The watershed isn’t a mirage. In the Regional Park of Monts d’Ardèche, it’s a very real ridgeline: the place where the waters are divided and singularly sculpt the landscape by flowing down either the Mediterranean or the Atlantic slope. But like any line, it stems from a mental representation obtained through abstraction. Here, the topographical design or rather, orographic (literally mountain writing) guides the ambitious goal of the artistic pathway directed by David Moinard, based on research by landscapist Gilles Clément. Inaugurated in 2017, the artistic pathway “Partage des eaux” (Watershed) supported by regional, national, and European funding, is deployed over approximately one hundred kilometres,1 spanning the length of this geological line invisible to the naked eye, expressed by six in situ contemporary artworks and by a collection of furniture made of chestnut wood – a native species. These creations are not the ad hoc elements of yet another sculpture park; nor are they interventions of the Land Art variety. The artistic productions by Gilles Clément, Gloria Friedmann, Kôichi Kurita, Olivier Leroi, Stéphane Thide, and Felice Varini are perennial commissions, even if they may evolve according to an entropic model (the inscriptions in gold leaf by Varini on the ruins of a seventh century abbey will be erased over time). Empathetically, all of the creations weave formal, materiological, semantic, narrative, or poetic relationships with each of the historic sites selected, all along the trail that also incorporates the GR7 route. “Ever since humans could talk and make signs, they have created and followed lines,”2 writes Tim Ingold. This history of lines echoes that which brought cave reliefs to life, some 36,000 years ago, in an Ardèche that was then more heavily frequented: the history of the Chauvet Cave.

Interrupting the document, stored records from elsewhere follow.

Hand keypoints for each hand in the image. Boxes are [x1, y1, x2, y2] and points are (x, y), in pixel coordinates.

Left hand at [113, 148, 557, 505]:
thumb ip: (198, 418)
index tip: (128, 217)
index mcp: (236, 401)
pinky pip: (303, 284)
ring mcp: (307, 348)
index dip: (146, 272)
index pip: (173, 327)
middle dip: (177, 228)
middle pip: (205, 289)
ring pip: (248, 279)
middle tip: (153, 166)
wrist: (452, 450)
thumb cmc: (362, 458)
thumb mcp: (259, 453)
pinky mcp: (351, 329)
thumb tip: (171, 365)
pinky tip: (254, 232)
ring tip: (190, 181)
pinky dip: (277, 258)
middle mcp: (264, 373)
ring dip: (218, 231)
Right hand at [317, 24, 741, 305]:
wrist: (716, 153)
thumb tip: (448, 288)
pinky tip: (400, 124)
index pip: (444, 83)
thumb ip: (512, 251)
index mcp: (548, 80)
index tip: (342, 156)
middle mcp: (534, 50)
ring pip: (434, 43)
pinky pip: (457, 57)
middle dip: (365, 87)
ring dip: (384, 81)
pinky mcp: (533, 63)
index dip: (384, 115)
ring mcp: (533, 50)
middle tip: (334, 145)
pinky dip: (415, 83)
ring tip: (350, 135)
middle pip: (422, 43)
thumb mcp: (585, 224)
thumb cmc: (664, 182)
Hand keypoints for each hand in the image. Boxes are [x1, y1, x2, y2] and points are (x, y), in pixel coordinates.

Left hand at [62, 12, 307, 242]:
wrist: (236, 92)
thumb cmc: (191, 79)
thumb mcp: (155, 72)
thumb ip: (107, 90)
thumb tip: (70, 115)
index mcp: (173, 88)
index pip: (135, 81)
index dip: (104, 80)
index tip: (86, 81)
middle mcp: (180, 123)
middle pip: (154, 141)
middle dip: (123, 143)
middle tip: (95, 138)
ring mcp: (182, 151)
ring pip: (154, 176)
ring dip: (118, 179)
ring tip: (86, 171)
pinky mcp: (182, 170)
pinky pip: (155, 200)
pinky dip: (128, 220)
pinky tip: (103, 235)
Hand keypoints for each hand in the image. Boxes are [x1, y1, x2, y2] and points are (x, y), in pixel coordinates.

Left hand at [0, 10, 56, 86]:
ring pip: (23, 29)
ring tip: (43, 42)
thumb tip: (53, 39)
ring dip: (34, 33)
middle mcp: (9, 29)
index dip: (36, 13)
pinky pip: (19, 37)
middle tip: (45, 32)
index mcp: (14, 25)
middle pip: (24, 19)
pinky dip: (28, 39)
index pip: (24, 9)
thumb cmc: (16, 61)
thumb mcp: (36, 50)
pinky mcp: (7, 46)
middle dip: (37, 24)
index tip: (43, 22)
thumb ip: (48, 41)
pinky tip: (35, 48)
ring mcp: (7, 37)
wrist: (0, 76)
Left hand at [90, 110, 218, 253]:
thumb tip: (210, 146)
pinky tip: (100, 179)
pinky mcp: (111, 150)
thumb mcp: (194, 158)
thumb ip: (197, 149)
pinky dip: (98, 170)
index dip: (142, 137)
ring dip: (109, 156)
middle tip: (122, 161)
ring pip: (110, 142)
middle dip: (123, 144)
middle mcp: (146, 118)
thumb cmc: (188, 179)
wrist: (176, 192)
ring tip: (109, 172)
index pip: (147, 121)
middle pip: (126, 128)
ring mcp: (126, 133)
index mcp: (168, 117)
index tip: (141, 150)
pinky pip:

The artistic creations of the trail, by revealing or occasionally reflecting the outline of the watershed, call on specular and optical devices: the intermingling of on-stage and behind-the-scenes (seen and unseen), disorientation of perception using inclined reflective surfaces in which we cannot see ourselves (Thidet’s installation), the abstraction of high-angle shots (the Loire filmed from the sky by Leroi), a 360° panorama syncopated into a reel of ‘windows’ with a kinetic effect (Le Phare, Friedmann), visual condensation and diffraction through anamorphosis (Varini)… The outdoor furniture also offers multiple perspectives for broaching the landscape. Playing on the plasticity of markers and situations, the artworks allow us to experience the variability of viewpoints and lead to spatial displacement – either side of the geological line – but also sensitive and metaphorical ones. In parallel, six “Mires”3 stations are dotted along the itinerary. Arranged in natural viewing platforms, elegant masts made of bevelled wood form indexes, raised to various heights. Thanks to a scale and viewing frame, we can adjust the level of our own horizon so as to project ourselves more easily within the landscape and mentally link up the colourful points. Above and beyond each span, a fragment of the ridgeline is thus surreptitiously outlined before our eyes, as though we were tracing it with our fingertip on a map. By following the trail, we are retracing this line and walking along a life-sized open-air cartography. La Tour à eaux devised by Gilles Clément replays the Mont Gerbier de Jonc in miniature. Finally, we walk around the superb sensitive map4 of the Loire created by Kôichi Kurita, a telluric network as precise as it is blind to any geographical indication.
The artistic pathway is thus full of exchanges maintained by the artworks and the other installations that compose it. These shared stories5 and interlacing trajectories bring the territory to life and bring its underlying history up to the surface.
Notes
- Plan for around a five-day hike to appreciate the full artistic trail, which is also entirely accessible by car.
- Tim Ingold, Une Brève histoire des lignes (Brussels, Zones sensibles, 2011), 10.
- Designed by Gilles Clément and the IL Y A collective.
- The contemporary expression “carte sensible” refers to cartographies liberated of the traditional codes of cartographic representation – as with Kurita’s map, made of a network of lines and soil samples, without any captions or key.
- The Toplamak collective devised a “geopoetic” GPS to accompany visitors between the artworks with occasional sounds to activate – little stories that talk about the landscape and further multiply our perspectives.